Die Legende besagt, dass er es schaffte, ein ganzes Fass des begehrten Weines „Runkeler Rote“ auszutrinken. Die Runkeler wollten ihren kostbaren Wein nämlich nicht einfach verkaufen, aber willigten ein, demjenigen ein ganzes Fass abzugeben, der es schaffte, das gesamte Ohm (150l) Wein auf einmal zu trinken.

Als 1981 der Limburger Bildhauer Karl Matthäus Winter den Auftrag erhielt, einen neuen Brunnen für die Plötze zu bauen, versuchte er möglichst viele der Geschichten um Friedrich von Hattstein hier zu verewigen. Die Stärke des Ritters kann man schon an dessen Gestalt erahnen, aber noch eher daran, dass dieser es schafft, ein schweres Weinfass über seinen Kopf zu heben. Natürlich konnte niemand 150l Wein auf einmal austrinken und so rinnt der Wein (bzw. das Wasser des Brunnens) an seinem Mund vorbei über seine Brust. In seiner Tasche befindet sich ein Dieb, den er hier dann im wahrsten Sinne des Wortes in die Tasche steckte. Das Raubrittertum, das er an den Nagel hängte, wird hier durch das angenagelte Schwert verdeutlicht, die Freiheit, die er aufgab, durch den angeketteten Hund, auf dem er steht. Schlussendlich triumphiert dann tatsächlich der Tod über ihn – zu sehen am seitlich angebrachten Totenschädel. Und auch die unbestätigten und unerwünschten Dinge über ihn sind zu lesen: spiegelverkehrt auf der Rückseite des Brunnens.

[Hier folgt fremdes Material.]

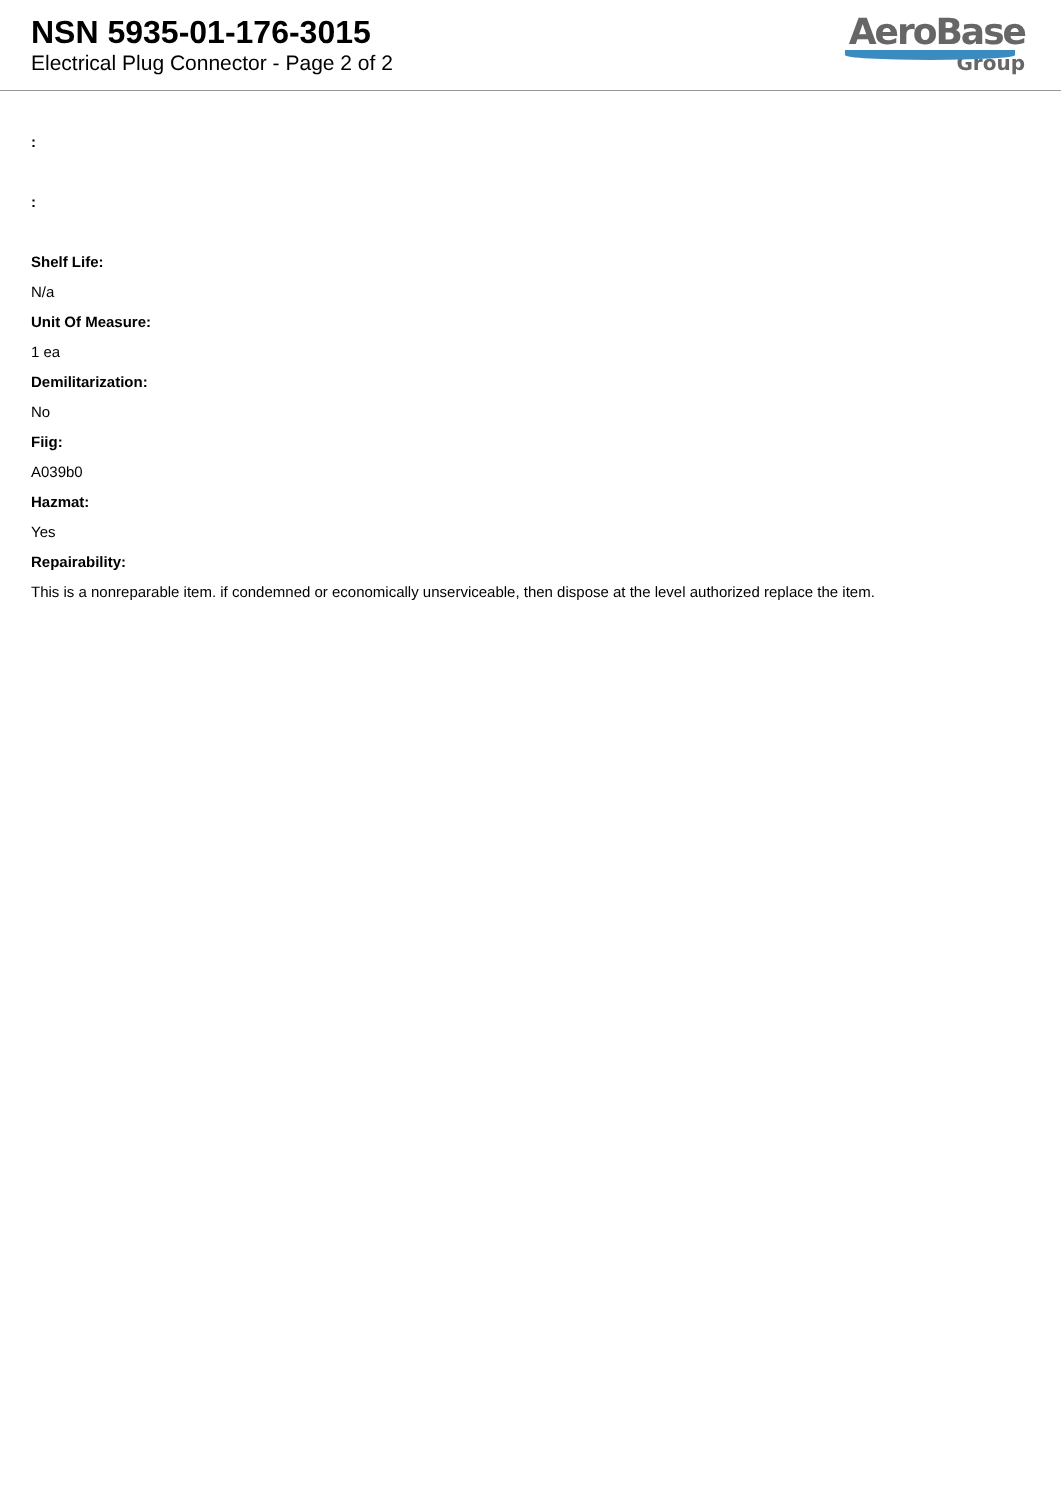NSN 5935-01-176-3015
Electrical Plug Connector - Page 2 of 2
AeroBase
Group
:
:
Shelf Life:
N/a
Unit Of Measure:
1 ea
Demilitarization:
No
Fiig:
A039b0
Hazmat:
Yes
Repairability:
This is a nonreparable item. if condemned or economically unserviceable, then dispose at the level authorized replace the item.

Doch weg vom Ritter von Hattstein und wieder hin zur Plötze. Hier lohnt sich auch noch ein genauerer Blick auf das Weinhaus Schulte: die Geschichte von Jona und dem Wal ist hier in Schnitzereien zu sehen (wobei man dem Wal durchaus ansieht, dass damals wohl kein Limburger jenes Tier in natura gesehen hatte und die Fantasie durchaus interessante Formen annehmen kann).

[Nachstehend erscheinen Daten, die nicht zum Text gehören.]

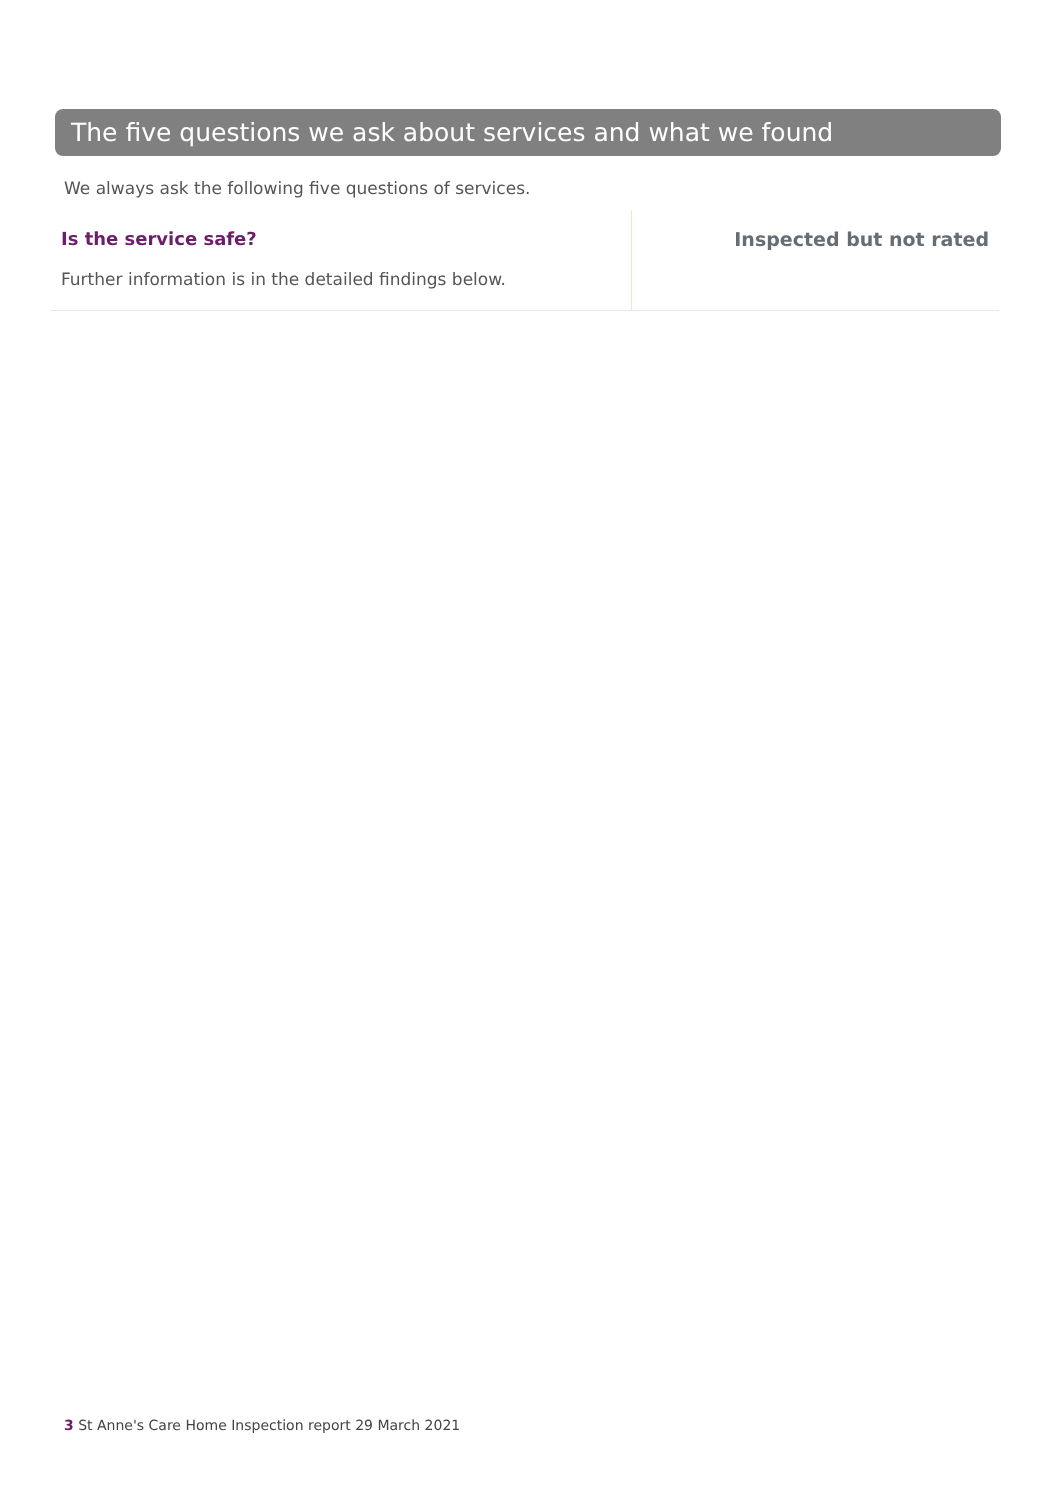The five questions we ask about services and what we found
We always ask the following five questions of services.
Is the service safe?
Further information is in the detailed findings below.
Inspected but not rated
3 St Anne's Care Home Inspection report 29 March 2021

Allgemein sollte man in Limburg immer wieder einen Blick nach oben werfen, denn hier steht nicht nur ein wunderschönes Fachwerkhaus neben dem nächsten, sondern viele der Häuser sind zusätzlich mit Schnitzereien, Zeichnungen oder Erkern verziert.

Doch gehen wir nun zurück an der Salzgasse vorbei und biegen in die Fahrgasse ab. Hier am „Eck zur kleinen Rutsche“ ist die engste Stelle Limburgs. Die Gassen in Limburg sind allesamt recht eng und die Wägen, die auf dem Weg von Köln nach Frankfurt kamen, waren breit und hoch beladen. Damit die Händler schon in Köln wussten, ob sie durch die Limburger Gassen passen würden, gab es das sogenannte „Limburger Maß“. Dieses ist bis heute am Heumarkt im Köln angeschrieben.

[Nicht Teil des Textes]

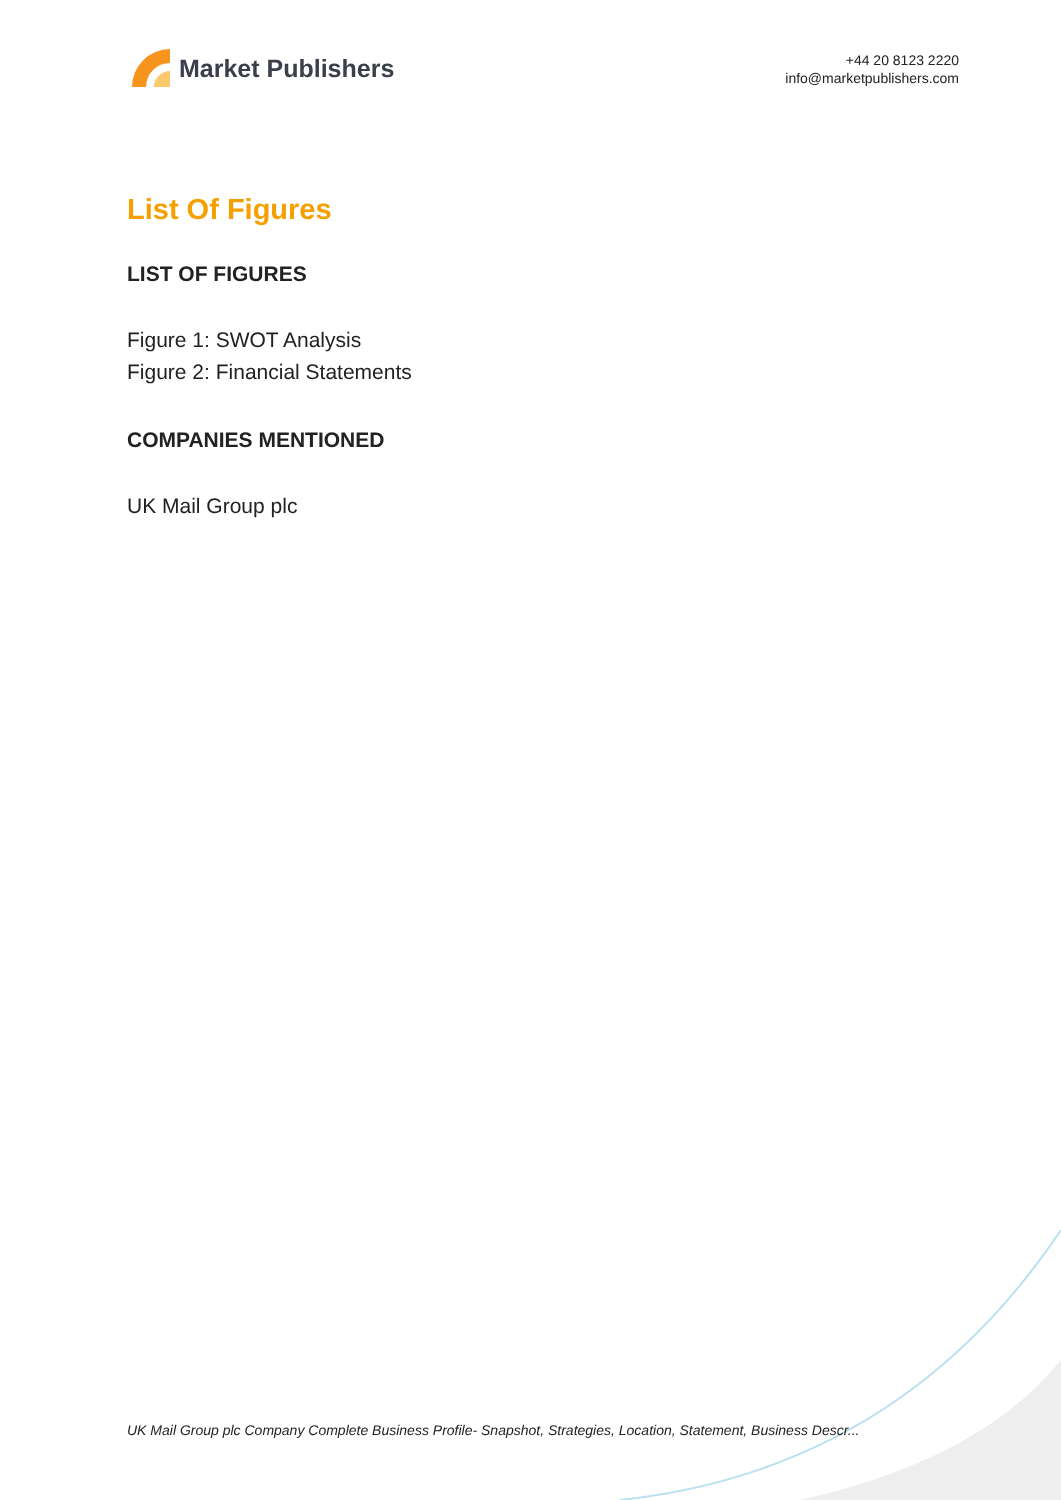Market Publishers
+44 20 8123 2220
info@marketpublishers.com
List Of Figures
LIST OF FIGURES
Figure 1: SWOT Analysis
Figure 2: Financial Statements
COMPANIES MENTIONED
UK Mail Group plc
UK Mail Group plc Company Complete Business Profile- Snapshot, Strategies, Location, Statement, Business Descr...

Wenn die Kutschen nicht mehr weiterfahren konnten, dann durften sie in eines der Limburger Hallenhäuser fahren. Dort übernahmen dann sogenannte „Säcker“ den Weitertransport der Waren. Bis heute werden die Limburger auch Säcker genannt und derjenige, dessen Familie direkt aus der Altstadt stammt, darf sich sogar „Edelsäcker“ nennen.

Wir gehen jetzt wieder das kleine Stück zurück nach oben zum urigen Fischmarkt. Eigentlich kam mir bei dem Wort „Fischmarkt“ immer eher Hamburg in den Kopf und nicht das doch sehr im Landesinneren liegende Limburg. Tatsächlich stammt das Wort „Fischmarkt“ vom Wort „Fismart“ ab, das im alten Limburger Dialekt „Faden-“ oder „Wollmarkt“ bedeutete. Hier war früher das Handelszentrum der Limburger Wollweber. Die vielen Fische, mit denen die Häuser rund um den Fischmarkt verziert sind, sind also durchaus irreführend.

Von hier aus gehen wir nun wieder zurück über die alte Lahnbrücke zum Campingplatz.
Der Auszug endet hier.